# Passage given
- - - - -
441-449 N Clark
- 52,580 SF
- 4 Stories
- 13,000 SF Typical Floorplate
- Built 1872
- Office, Retail
About the Buildings
441 N Clark
This narrow stone-fronted building was erected in 1872 as the store and warehouse of G. Dassler's china, crockery and glassware business. For a brief period in the 1920's, the building was home to the famed "Hobo College" an educational and social institution that offered Chicago's transient workers lectures, a library, musical events and recreational activities. Many of the students were highly educated migrants. In fact, it is believed that the Hobo College debate team once challenged the team from the University of Chicago and won.
445 N Clark
Built in 1871 by manufacturer Samuel G. Taylor, 445 N Clark duplicated a structure destroyed by the Chicago Fire. It included ground floor retail, second floor offices, and a large top floor assembly hall. The simple sandstone façade typified the work of building architects, Edward Burling, one of Chicago’s pioneer architects, and Dankmar Adler, who later gained fame partnering with Louis H. Sullivan in designing the Auditorium Theater and other landmark structures. At the turn of the 20th century, the top floor hall was used as a dance studio, and in the 1920s operated as a "taxi dance hall," where patrons could buy dance tickets for ten cents each which could be presented to a taxi dancer who would accompany them for a single song.
- - - - -
(Data items)
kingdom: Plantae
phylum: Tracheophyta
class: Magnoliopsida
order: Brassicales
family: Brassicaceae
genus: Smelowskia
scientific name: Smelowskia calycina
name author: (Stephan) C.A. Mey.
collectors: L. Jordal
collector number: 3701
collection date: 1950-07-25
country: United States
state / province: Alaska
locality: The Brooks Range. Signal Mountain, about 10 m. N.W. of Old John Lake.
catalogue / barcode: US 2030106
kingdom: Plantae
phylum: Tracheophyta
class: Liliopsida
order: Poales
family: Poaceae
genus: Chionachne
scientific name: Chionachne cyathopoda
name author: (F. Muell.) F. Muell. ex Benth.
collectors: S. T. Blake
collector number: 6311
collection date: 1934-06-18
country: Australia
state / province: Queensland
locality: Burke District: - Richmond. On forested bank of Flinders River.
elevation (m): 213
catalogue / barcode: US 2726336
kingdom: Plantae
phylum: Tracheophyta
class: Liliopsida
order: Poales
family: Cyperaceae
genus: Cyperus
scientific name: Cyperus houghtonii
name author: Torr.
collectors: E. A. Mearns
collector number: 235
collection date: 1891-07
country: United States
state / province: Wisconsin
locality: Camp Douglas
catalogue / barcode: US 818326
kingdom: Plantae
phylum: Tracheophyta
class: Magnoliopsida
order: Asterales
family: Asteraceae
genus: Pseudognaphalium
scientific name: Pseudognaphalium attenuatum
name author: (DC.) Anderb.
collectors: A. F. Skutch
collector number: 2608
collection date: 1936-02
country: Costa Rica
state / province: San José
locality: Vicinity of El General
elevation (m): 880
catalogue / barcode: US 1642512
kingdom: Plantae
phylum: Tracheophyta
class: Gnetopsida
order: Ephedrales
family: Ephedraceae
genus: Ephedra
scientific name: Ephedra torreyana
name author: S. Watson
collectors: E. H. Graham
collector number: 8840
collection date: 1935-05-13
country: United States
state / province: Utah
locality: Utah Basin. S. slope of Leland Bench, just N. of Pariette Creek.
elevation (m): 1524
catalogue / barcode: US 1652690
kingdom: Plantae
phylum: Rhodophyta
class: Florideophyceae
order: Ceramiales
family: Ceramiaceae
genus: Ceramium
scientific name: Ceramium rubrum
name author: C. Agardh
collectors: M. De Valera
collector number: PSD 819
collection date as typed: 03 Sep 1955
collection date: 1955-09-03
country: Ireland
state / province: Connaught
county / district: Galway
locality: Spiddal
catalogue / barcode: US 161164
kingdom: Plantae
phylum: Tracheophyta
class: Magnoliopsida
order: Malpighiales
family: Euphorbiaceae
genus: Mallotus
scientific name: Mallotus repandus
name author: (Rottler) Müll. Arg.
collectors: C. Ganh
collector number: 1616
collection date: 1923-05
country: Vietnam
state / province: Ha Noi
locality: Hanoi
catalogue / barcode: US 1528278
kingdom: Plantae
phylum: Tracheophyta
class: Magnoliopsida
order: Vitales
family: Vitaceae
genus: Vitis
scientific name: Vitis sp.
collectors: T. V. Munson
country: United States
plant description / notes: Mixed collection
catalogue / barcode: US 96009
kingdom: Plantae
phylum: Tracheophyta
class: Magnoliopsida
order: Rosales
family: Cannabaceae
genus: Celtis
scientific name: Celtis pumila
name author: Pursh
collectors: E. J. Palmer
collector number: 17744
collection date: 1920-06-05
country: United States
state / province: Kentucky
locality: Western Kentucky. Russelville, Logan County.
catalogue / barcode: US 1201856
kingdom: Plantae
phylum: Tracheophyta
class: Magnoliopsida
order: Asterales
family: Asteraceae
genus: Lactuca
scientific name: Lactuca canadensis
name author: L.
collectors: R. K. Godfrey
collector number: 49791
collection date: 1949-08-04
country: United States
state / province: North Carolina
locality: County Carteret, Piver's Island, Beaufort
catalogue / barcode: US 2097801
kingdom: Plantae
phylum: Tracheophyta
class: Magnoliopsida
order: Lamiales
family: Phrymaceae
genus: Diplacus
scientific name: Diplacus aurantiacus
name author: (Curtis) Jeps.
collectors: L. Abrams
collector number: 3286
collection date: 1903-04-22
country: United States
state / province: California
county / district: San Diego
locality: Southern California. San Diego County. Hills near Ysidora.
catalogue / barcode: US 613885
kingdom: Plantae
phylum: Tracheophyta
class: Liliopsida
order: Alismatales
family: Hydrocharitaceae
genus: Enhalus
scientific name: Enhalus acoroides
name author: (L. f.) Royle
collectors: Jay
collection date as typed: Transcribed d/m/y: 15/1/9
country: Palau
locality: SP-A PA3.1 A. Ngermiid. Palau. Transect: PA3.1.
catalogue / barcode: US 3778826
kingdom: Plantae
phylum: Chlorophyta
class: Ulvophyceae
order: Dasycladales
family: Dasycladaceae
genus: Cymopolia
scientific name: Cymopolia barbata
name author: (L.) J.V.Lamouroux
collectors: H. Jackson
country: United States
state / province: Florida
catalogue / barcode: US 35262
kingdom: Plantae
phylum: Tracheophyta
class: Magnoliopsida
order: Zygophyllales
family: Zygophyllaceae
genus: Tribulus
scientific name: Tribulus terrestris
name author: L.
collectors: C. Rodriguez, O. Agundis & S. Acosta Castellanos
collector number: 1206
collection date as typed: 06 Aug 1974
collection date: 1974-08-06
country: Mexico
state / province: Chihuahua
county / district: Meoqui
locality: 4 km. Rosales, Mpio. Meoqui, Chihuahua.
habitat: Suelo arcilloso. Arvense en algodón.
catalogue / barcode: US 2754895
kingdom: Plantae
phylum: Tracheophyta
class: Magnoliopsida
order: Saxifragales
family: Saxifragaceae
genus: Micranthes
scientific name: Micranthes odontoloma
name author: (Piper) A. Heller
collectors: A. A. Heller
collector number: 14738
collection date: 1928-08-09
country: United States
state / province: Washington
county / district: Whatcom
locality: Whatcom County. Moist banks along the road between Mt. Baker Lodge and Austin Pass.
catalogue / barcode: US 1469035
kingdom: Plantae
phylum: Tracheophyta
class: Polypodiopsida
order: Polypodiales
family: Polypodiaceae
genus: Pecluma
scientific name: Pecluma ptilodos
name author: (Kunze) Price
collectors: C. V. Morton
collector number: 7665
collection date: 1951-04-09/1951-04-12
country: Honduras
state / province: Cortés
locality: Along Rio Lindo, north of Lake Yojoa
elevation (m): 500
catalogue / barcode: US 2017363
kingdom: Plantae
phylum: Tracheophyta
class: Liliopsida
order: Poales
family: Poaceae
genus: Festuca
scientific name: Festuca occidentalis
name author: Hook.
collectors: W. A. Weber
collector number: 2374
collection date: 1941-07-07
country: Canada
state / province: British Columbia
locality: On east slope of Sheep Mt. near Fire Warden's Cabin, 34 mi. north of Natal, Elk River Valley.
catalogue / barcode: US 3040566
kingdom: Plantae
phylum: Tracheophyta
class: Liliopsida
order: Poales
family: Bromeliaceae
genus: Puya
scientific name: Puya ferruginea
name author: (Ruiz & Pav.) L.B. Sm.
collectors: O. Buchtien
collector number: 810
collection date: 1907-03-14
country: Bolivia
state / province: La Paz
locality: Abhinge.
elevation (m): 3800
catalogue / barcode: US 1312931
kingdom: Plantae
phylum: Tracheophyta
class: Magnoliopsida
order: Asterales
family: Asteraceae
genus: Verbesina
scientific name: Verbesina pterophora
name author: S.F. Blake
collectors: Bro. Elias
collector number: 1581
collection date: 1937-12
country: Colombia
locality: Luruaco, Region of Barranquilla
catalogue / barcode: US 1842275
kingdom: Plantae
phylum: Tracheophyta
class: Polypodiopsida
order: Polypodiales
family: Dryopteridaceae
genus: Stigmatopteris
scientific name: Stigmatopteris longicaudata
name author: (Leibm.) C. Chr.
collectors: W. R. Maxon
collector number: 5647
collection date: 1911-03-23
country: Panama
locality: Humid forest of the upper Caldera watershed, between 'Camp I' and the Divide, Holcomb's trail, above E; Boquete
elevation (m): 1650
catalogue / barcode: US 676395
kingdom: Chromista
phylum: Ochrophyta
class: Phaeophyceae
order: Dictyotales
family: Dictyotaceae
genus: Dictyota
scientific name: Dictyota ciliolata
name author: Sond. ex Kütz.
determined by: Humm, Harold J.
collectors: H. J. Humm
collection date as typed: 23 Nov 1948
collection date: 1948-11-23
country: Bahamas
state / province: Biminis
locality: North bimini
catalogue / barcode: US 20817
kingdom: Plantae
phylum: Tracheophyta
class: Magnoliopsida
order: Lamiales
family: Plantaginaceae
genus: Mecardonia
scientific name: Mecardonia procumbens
- - - - -
# Jobs
A - Can you update the N Clark buildings text from "441-449 N Clark" down to "Chicago and won.", giving that stretch again with "china" replaced by "porcelain"?
B - Which lines of the records contain the string "elevation", with case counting? Report each of them by copying it out.

# List of solutions
A -
441-449 N Clark
- 52,580 SF
- 4 Stories
- 13,000 SF Typical Floorplate
- Built 1872
- Office, Retail
About the Buildings
441 N Clark
This narrow stone-fronted building was erected in 1872 as the store and warehouse of G. Dassler's porcelain, crockery and glassware business. For a brief period in the 1920's, the building was home to the famed "Hobo College" an educational and social institution that offered Chicago's transient workers lectures, a library, musical events and recreational activities. Many of the students were highly educated migrants. In fact, it is believed that the Hobo College debate team once challenged the team from the University of Chicago and won.

B -
elevation (m): 213
elevation (m): 880
elevation (m): 1524
elevation (m): 500
elevation (m): 3800
elevation (m): 1650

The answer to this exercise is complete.